Please switch every "bbox" in the lines below to "bounding box" and leave everything else unchanged.

• **Dataset entries**
========================
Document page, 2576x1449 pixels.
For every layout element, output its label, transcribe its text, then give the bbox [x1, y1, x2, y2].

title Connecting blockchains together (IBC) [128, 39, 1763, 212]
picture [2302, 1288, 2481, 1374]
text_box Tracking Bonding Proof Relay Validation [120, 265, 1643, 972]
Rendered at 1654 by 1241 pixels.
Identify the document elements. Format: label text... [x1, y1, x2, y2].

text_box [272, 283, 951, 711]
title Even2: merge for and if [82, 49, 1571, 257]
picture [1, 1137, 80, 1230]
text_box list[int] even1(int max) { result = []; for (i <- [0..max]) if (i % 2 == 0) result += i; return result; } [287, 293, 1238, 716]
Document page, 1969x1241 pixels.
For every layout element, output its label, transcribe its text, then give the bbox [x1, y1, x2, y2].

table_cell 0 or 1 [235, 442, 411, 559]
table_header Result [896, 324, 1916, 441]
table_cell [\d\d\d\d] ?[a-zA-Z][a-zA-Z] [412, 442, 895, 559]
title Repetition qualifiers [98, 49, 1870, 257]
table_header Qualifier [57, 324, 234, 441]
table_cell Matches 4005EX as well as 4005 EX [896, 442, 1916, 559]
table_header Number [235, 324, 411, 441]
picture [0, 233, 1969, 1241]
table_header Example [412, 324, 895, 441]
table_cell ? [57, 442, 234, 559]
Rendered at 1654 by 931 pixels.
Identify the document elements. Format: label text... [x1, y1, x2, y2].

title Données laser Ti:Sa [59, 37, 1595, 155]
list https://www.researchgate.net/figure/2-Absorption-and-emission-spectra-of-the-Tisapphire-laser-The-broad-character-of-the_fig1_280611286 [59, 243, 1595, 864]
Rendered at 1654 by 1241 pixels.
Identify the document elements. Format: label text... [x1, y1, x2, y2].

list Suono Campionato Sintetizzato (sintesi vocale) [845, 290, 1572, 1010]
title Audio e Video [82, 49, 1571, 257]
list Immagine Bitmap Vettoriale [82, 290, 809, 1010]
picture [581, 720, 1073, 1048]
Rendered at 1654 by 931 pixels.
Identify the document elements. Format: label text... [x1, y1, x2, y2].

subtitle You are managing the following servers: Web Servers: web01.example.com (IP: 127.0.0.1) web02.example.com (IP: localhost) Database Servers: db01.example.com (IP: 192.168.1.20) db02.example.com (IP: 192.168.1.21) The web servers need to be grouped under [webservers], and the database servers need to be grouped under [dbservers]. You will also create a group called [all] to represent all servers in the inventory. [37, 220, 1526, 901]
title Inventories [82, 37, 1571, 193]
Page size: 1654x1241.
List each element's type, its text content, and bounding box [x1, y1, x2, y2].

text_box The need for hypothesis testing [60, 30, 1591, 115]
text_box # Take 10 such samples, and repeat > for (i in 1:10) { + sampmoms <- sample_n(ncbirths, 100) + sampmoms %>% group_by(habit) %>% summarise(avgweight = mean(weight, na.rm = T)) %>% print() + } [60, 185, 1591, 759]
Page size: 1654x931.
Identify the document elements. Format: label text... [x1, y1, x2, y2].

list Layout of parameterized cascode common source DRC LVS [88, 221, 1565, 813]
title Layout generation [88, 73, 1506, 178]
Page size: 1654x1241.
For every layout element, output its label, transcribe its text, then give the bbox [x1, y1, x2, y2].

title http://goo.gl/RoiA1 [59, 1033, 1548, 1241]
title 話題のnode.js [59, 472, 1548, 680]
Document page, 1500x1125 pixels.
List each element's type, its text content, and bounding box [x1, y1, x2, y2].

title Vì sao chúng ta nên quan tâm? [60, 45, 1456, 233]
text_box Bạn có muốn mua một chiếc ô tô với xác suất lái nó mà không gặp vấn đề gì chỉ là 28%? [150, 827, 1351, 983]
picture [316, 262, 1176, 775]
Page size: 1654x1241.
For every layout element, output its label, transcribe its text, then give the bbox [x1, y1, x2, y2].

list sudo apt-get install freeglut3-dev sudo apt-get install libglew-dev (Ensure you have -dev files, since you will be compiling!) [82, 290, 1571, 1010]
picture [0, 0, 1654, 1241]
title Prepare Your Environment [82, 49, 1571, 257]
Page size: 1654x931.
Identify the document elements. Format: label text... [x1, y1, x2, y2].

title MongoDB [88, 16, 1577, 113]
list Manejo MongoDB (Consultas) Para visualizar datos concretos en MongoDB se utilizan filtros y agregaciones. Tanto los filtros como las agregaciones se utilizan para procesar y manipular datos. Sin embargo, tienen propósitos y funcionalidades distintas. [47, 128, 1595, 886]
========================
• **Solution below**
Document page, 2576x1449 pixels.
For every layout element, output its label, transcribe its text, then give the bounding box [x1, y1, x2, y2].

title Connecting blockchains together (IBC) [128, 39, 1763, 212]
picture [2302, 1288, 2481, 1374]
text_box Tracking Bonding Proof Relay Validation [120, 265, 1643, 972]
Rendered at 1654 by 1241 pixels.
Identify the document elements. Format: label text... [x1, y1, x2, y2].

text_box [272, 283, 951, 711]
title Even2: merge for and if [82, 49, 1571, 257]
picture [1, 1137, 80, 1230]
text_box list[int] even1(int max) { result = []; for (i <- [0..max]) if (i % 2 == 0) result += i; return result; } [287, 293, 1238, 716]
Document page, 1969x1241 pixels.
For every layout element, output its label, transcribe its text, then give the bounding box [x1, y1, x2, y2].

table_cell 0 or 1 [235, 442, 411, 559]
table_header Result [896, 324, 1916, 441]
table_cell [\d\d\d\d] ?[a-zA-Z][a-zA-Z] [412, 442, 895, 559]
title Repetition qualifiers [98, 49, 1870, 257]
table_header Qualifier [57, 324, 234, 441]
table_cell Matches 4005EX as well as 4005 EX [896, 442, 1916, 559]
table_header Number [235, 324, 411, 441]
picture [0, 233, 1969, 1241]
table_header Example [412, 324, 895, 441]
table_cell ? [57, 442, 234, 559]
Rendered at 1654 by 931 pixels.
Identify the document elements. Format: label text... [x1, y1, x2, y2].

title Données laser Ti:Sa [59, 37, 1595, 155]
list https://www.researchgate.net/figure/2-Absorption-and-emission-spectra-of-the-Tisapphire-laser-The-broad-character-of-the_fig1_280611286 [59, 243, 1595, 864]
Rendered at 1654 by 1241 pixels.
Identify the document elements. Format: label text... [x1, y1, x2, y2].

list Suono Campionato Sintetizzato (sintesi vocale) [845, 290, 1572, 1010]
title Audio e Video [82, 49, 1571, 257]
list Immagine Bitmap Vettoriale [82, 290, 809, 1010]
picture [581, 720, 1073, 1048]
Rendered at 1654 by 931 pixels.
Identify the document elements. Format: label text... [x1, y1, x2, y2].

subtitle You are managing the following servers: Web Servers: web01.example.com (IP: 127.0.0.1) web02.example.com (IP: localhost) Database Servers: db01.example.com (IP: 192.168.1.20) db02.example.com (IP: 192.168.1.21) The web servers need to be grouped under [webservers], and the database servers need to be grouped under [dbservers]. You will also create a group called [all] to represent all servers in the inventory. [37, 220, 1526, 901]
title Inventories [82, 37, 1571, 193]
Page size: 1654x1241.
List each element's type, its text content, and bounding box [x1, y1, x2, y2].

text_box The need for hypothesis testing [60, 30, 1591, 115]
text_box # Take 10 such samples, and repeat > for (i in 1:10) { + sampmoms <- sample_n(ncbirths, 100) + sampmoms %>% group_by(habit) %>% summarise(avgweight = mean(weight, na.rm = T)) %>% print() + } [60, 185, 1591, 759]
Page size: 1654x931.
Identify the document elements. Format: label text... [x1, y1, x2, y2].

list Layout of parameterized cascode common source DRC LVS [88, 221, 1565, 813]
title Layout generation [88, 73, 1506, 178]
Page size: 1654x1241.
For every layout element, output its label, transcribe its text, then give the bounding box [x1, y1, x2, y2].

title http://goo.gl/RoiA1 [59, 1033, 1548, 1241]
title 話題のnode.js [59, 472, 1548, 680]
Document page, 1500x1125 pixels.
List each element's type, its text content, and bounding box [x1, y1, x2, y2].

title Vì sao chúng ta nên quan tâm? [60, 45, 1456, 233]
text_box Bạn có muốn mua một chiếc ô tô với xác suất lái nó mà không gặp vấn đề gì chỉ là 28%? [150, 827, 1351, 983]
picture [316, 262, 1176, 775]
Page size: 1654x1241.
For every layout element, output its label, transcribe its text, then give the bounding box [x1, y1, x2, y2].

list sudo apt-get install freeglut3-dev sudo apt-get install libglew-dev (Ensure you have -dev files, since you will be compiling!) [82, 290, 1571, 1010]
picture [0, 0, 1654, 1241]
title Prepare Your Environment [82, 49, 1571, 257]
Page size: 1654x931.
Identify the document elements. Format: label text... [x1, y1, x2, y2].

title MongoDB [88, 16, 1577, 113]
list Manejo MongoDB (Consultas) Para visualizar datos concretos en MongoDB se utilizan filtros y agregaciones. Tanto los filtros como las agregaciones se utilizan para procesar y manipular datos. Sin embargo, tienen propósitos y funcionalidades distintas. [47, 128, 1595, 886]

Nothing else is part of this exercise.